Economic outcomes included haemophilia-related direct medical costs, direct non-medical costs, and indirect and societal costs. Direct medical costs included medications (including over-the-counter medications), hospitalisations, physician consultations, professional caregiving assistance, medical devices, surgical interventions, and tests and procedures used for diagnosis and follow-up of haemophilia. Direct medical costs were calculated for each country, applying country-specific unit costs for each type of qualifying medical encounter extracted from the patient’s medical chart (Appendix Table 5). Direct non-medical costs included those for alternative therapies, home equipment and/or adaptations, transportation and transfer payments (including state benefits or disability allowances). Indirect costs included loss of wages and productivity due to absenteeism or impairment while at work both for patients and their informal caregivers, using the country-specific average salaries as a proxy for the opportunity costs. Components of each cost outcome and country-specific unit cost sources are provided in Appendix Table 6. Factor IX unit costs for each country are provided in Table 7.

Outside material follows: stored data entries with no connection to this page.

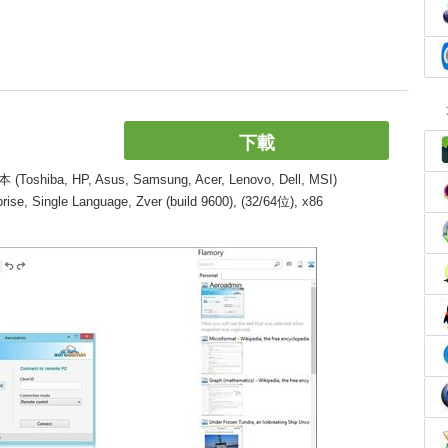
下載
, HP, Asus, Samsung, Acer, Lenovo, Dell, MSI)
, Single Language, Zver (build 9600), (32/64位), x86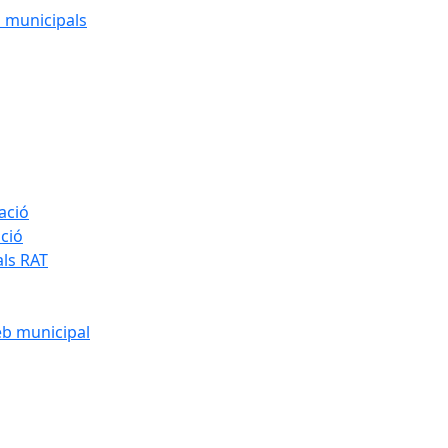
cs municipals
ació
ació
als RAT
eb municipal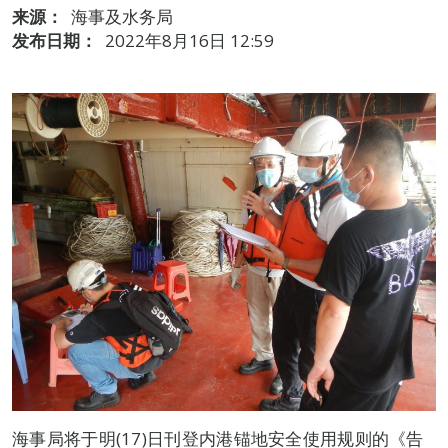
来源：
海事及水务局
发布日期：
2022年8月16日 12:59
海事局将于明(17)日刊登内港锚地安全使用规则的《告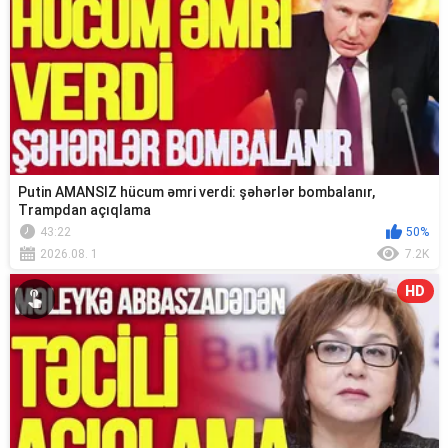
Putin AMANSIZ hücum əmri verdi: şəhərlər bombalanır,
Trampdan açıqlama
43:22
50%
2026.08. 1
7.2K
HD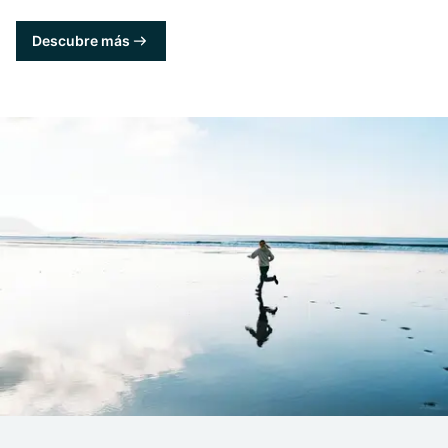
Descubre más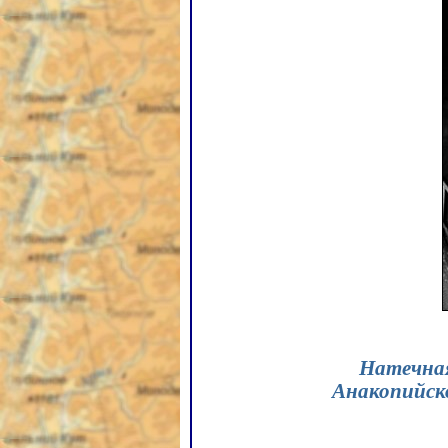
Натечная
Анакопийск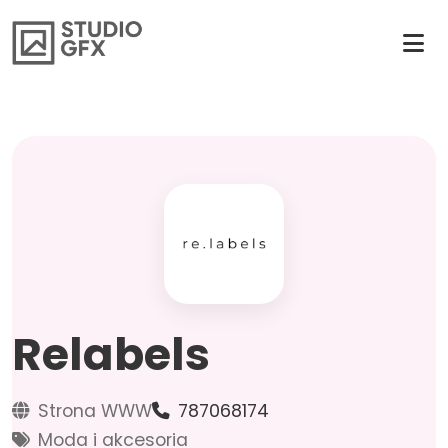
Relabels
Strona WWW
787068174
Moda i akcesoria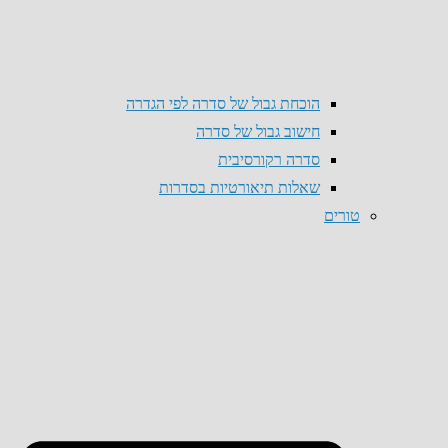
הוכחת גבול של סדרה לפי הגדרה
חישוב גבול של סדרה
סדרה רקורסיבית
שאלות תיאורטיות בסדרות
טורים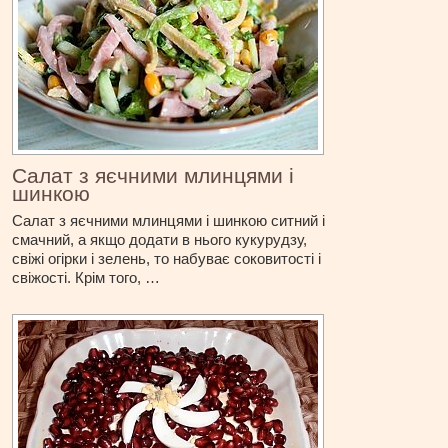
Салат з яєчними млинцями і
шинкою
Салат з яєчними млинцями і шинкою ситний і
смачний, а якщо додати в нього кукурудзу,
свіжі огірки і зелень, то набуває соковитості і
свіжості. Крім того, …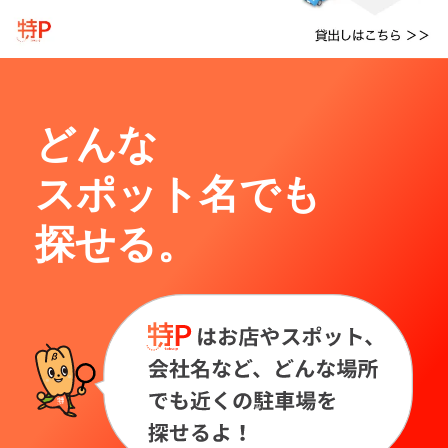
どんな
スポット名でも
探せる。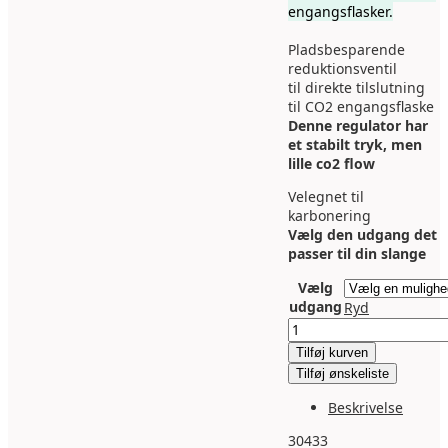
engangsflasker.
Pladsbesparende
reduktionsventil
til direkte tilslutning
til CO2 engangsflaske
Denne regulator har
et stabilt tryk, men
lille co2 flow
Velegnet til
karbonering
Vælg den udgang det
passer til din slange
Vælg
udgang
Ryd
Co2
regulator
Tilføj kurven
med
Tilføj ønskeliste
manometer
antal
Beskrivelse
30433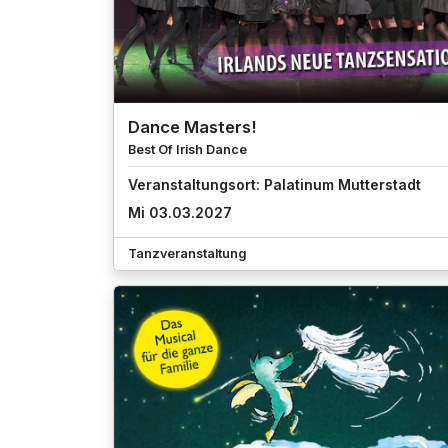
Dance Masters!
Best Of Irish Dance
Veranstaltungsort: Palatinum Mutterstadt
Mi 03.03.2027
Tanzveranstaltung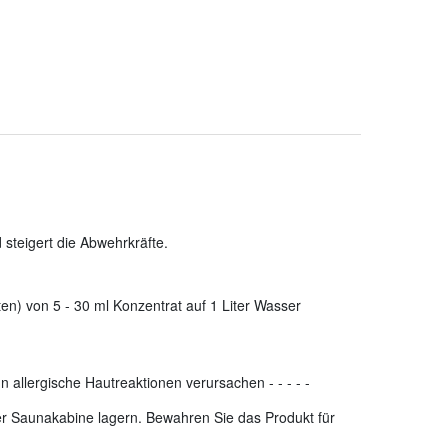
steigert die Abwehrkräfte.
en) von 5 - 30 ml Konzentrat auf 1 Liter Wasser
n allergische Hautreaktionen verursachen
-
-
-
-
-
der Saunakabine lagern. Bewahren Sie das Produkt für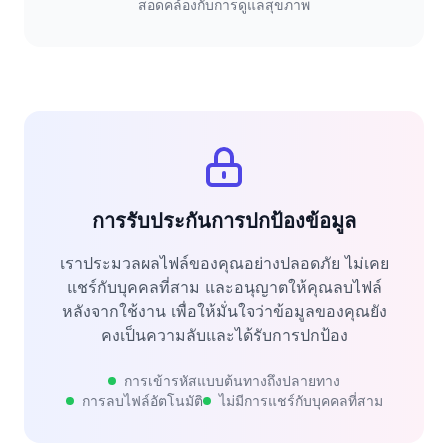
สอดคล้องกับการดูแลสุขภาพ
การรับประกันการปกป้องข้อมูล
เราประมวลผลไฟล์ของคุณอย่างปลอดภัย ไม่เคย
แชร์กับบุคคลที่สาม และอนุญาตให้คุณลบไฟล์
หลังจากใช้งาน เพื่อให้มั่นใจว่าข้อมูลของคุณยัง
คงเป็นความลับและได้รับการปกป้อง
การเข้ารหัสแบบต้นทางถึงปลายทาง
การลบไฟล์อัตโนมัติ
ไม่มีการแชร์กับบุคคลที่สาม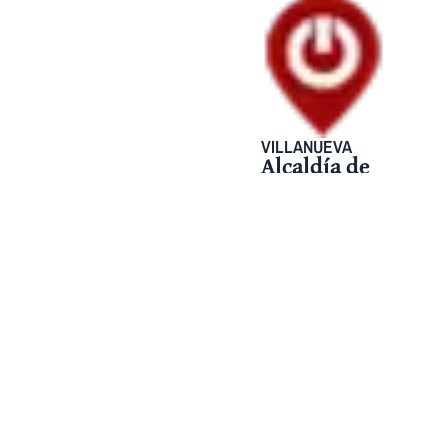
VILLANUEVA
Alcaldía de
Villanueva
Casanare
anuncia su
nuevo
gabinete
9 julio, 2025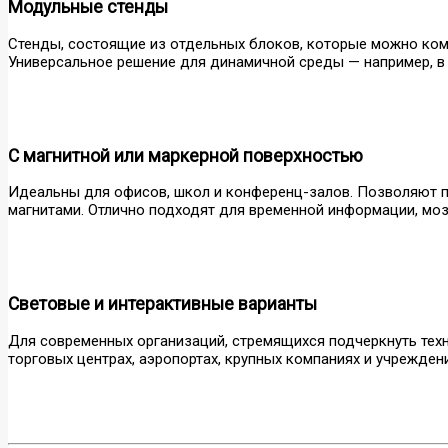
Модульные стенды
Стенды, состоящие из отдельных блоков, которые можно комб
Универсальное решение для динамичной среды — например, в
С магнитной или маркерной поверхностью
Идеальны для офисов, школ и конференц-залов. Позволяют пи
магнитами. Отлично подходят для временной информации, моз
Световые и интерактивные варианты
Для современных организаций, стремящихся подчеркнуть техн
торговых центрах, аэропортах, крупных компаниях и учреждени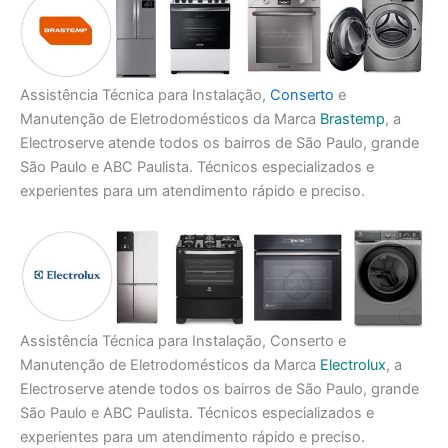
Assistência Técnica para Instalação,
Conserto
e
Manutenção de Eletrodomésticos da Marca
Brastemp
, a
Electroserve atende todos os bairros de São Paulo, grande
São Paulo e ABC Paulista. Técnicos especializados e
experientes para um atendimento rápido e preciso.
Assistência Técnica para Instalação, Conserto e
Manutenção de Eletrodomésticos da Marca
Electrolux
, a
Electroserve atende todos os bairros de São Paulo, grande
São Paulo e ABC Paulista. Técnicos especializados e
experientes para um atendimento rápido e preciso.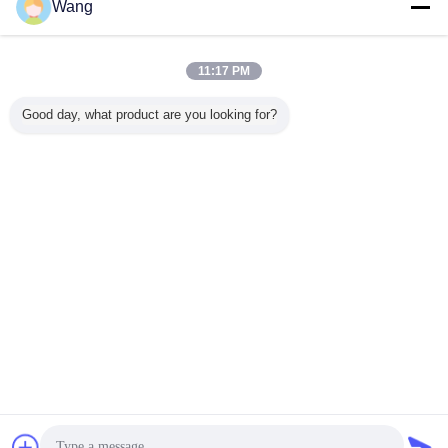
Wang
積込み機の歯車ポンプ
多く
11:17 PM
Good day, what product are you looking for?
ギアポン
建設機械・車両用
建設機械・車両用
CBGJシリーズ ダ
パンプアスイ
-40L 希少
ギアポンプ油圧ポ
ギアポンプ
ブルポンプ
56-2608
水力油ポン
ンプ CBKU-F432-
LG953/LG956L/LG958
CBGJ1045+1045
ーホイー
鋼材料のポ
A1TZ 鋼・アルミ
油圧オイルポンプ
L 13T 重機械およ
ー WA
ンジニアリ
合金製 油圧オイル
掘削機 重機 工場
び車両のためのコ
WA20
および車
ポンプ 掘削機 工
直送
ンパクトオリジナ
言語を変えて下さい
給のため
場直送
ルギアポンプ
の
Japanese
ホーム
|
わたしたち に つい て
|
連絡 ください
|
地図
|
Privacy Policy
デスクトップの眺め
Copyright © 2019 - 2026 Guangzhou kehao Pump Manufacturing Co., Ltd..
All rights reserved.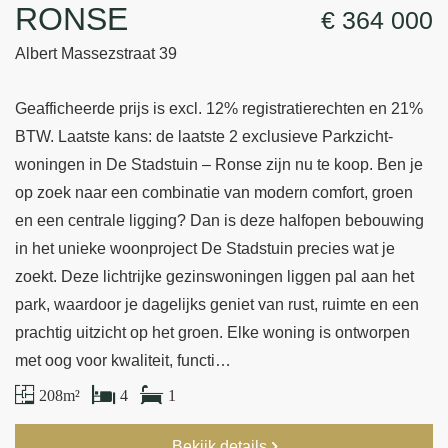
RONSE
€ 364 000
Albert Massezstraat 39
Geafficheerde prijs is excl. 12% registratierechten en 21%
BTW. Laatste kans: de laatste 2 exclusieve Parkzicht-
woningen in De Stadstuin – Ronse zijn nu te koop. Ben je
op zoek naar een combinatie van modern comfort, groen
en een centrale ligging? Dan is deze halfopen bebouwing
in het unieke woonproject De Stadstuin precies wat je
zoekt. Deze lichtrijke gezinswoningen liggen pal aan het
park, waardoor je dagelijks geniet van rust, ruimte en een
prachtig uitzicht op het groen. Elke woning is ontworpen
met oog voor kwaliteit, functi…
208 m²
4
1
Bekijk details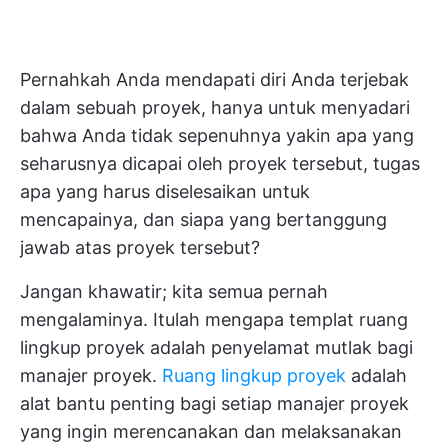
Pernahkah Anda mendapati diri Anda terjebak
dalam sebuah proyek, hanya untuk menyadari
bahwa Anda tidak sepenuhnya yakin apa yang
seharusnya dicapai oleh proyek tersebut, tugas
apa yang harus diselesaikan untuk
mencapainya, dan siapa yang bertanggung
jawab atas proyek tersebut?
Jangan khawatir; kita semua pernah
mengalaminya. Itulah mengapa templat ruang
lingkup proyek adalah penyelamat mutlak bagi
manajer proyek.
Ruang lingkup proyek
adalah
alat bantu penting bagi setiap manajer proyek
yang ingin merencanakan dan melaksanakan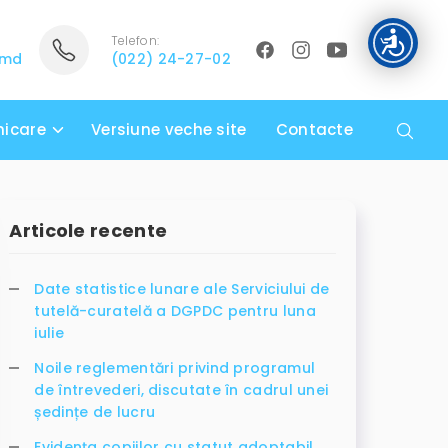
Telefon:
.md
(022) 24-27-02
icare
Versiune veche site
Contacte
Articole recente
Date statistice lunare ale Serviciului de
tutelă-curatelă a DGPDC pentru luna
iulie
Noile reglementări privind programul
de întrevederi, discutate în cadrul unei
ședințe de lucru
Evidența copiilor cu statut adoptabil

Table 5 Country-specific direct medical unit cost sources
Table 6 Cost components used in the CHESS II study
Table 7 Factor IX unit costs (2021 unit costs unless noted otherwise)a

All patient characteristics and outcomes were summarised using descriptive statistics, as means with standard deviations for continuous variables and as number and proportion of patients for categorical variables. All analyses were conducted using Stata 16.